Investing always carries a certain degree of risk, but short selling can be particularly risky given potential losses are limitless.

Most of the time, extreme short-term losses are purely theoretical, but short sellers of the VelocityShares Daily 3x Inverse Natural Gas ETN (OTC: DGAZF) recently experienced a black swan pricing blowout that served as a costly $2 billion lesson about the dangers of short selling.

In early August, the leveraged inverse natural gas ETN traded at around the $400 level, but in a matter of days the fund had skyrocketed as high as $24,000.

See Also: DGAZF Disaster Strikes As Dying ETN Blows Out Past Real Net Asset Value

The DGAZF ETN was one of several ETNs delisted by Credit Suisse earlier this summer, but the fund continued to trade on the OTC market. In early August, the DGAZF fund began trading at a massive premium to its net asset value. One the fund started spiking, momentum traders and short-covering volume created a massive spike in demand.

As a result of the crazy trading action, the SEC halted the DGAZF fund and Credit Suisse issued a press release explaining that it's bumping up the maturation date for the fund to August 25.

Short Sellers Trapped: S3 Partners analyst Ihor Dusaniwsky said Friday that DGAZF short sellers took a $2 billion loss in less than a week when the share price skyrocketed from $720 to $15,000. In fact, short sellers endured a $1.68 billion mark-to-market loss in a single day on Aug. 12 alone.

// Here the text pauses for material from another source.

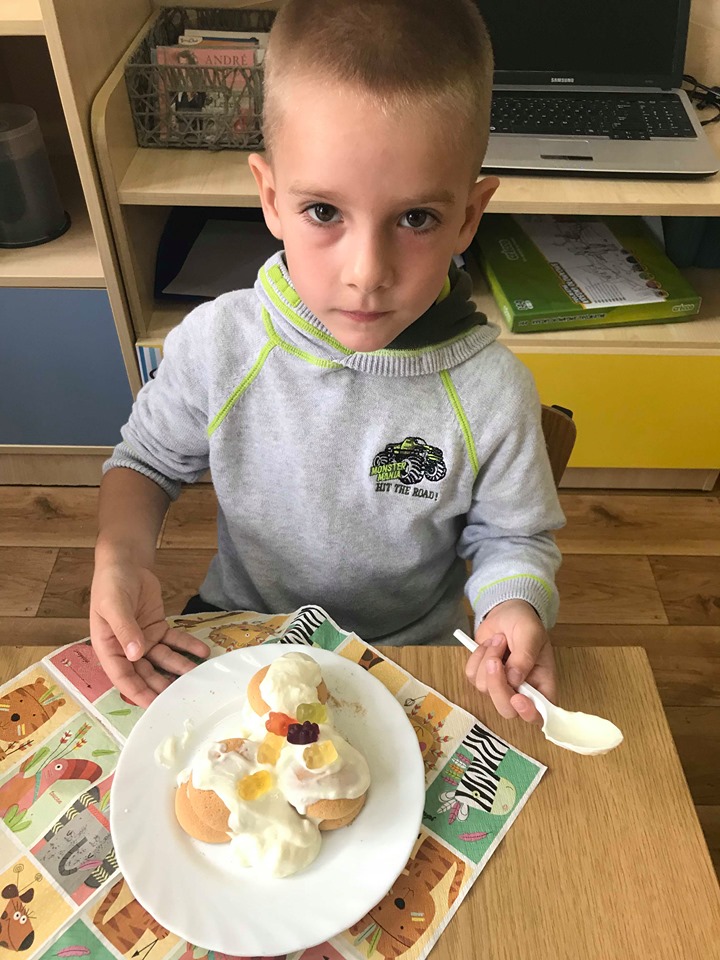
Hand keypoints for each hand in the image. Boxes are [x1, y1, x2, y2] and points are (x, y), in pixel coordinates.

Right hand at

Looking ahead, Dusaniwsky said short sellers will likely continue to scramble to cover their positions by the new Aug. 25 maturation date given there are still roughly 140,000 shares of the fund held short. At this point, however, he said it’s unlikely the remaining short sellers will be able to find enough sellers to avoid catastrophic losses.

“It is unlikely short sellers exit their trades unscathed, as it is unlikely DGAZF’s price falls back to ‘normal’ levels by August 25th,” Dusaniwsky said.

Benzinga’s Take: The situation with the DGAZF ETN is a cocktail of red flags for investors about just how dangerous the stock market can be if you don’t fully understand or manage the risks in your trades. Short selling, leverage and lack of liquidity all ramp up the potential for huge short-term swings in share price that are much more a function of market dynamics than anything having to do with the underlying price of natural gas or the fundamental NAV of the fund.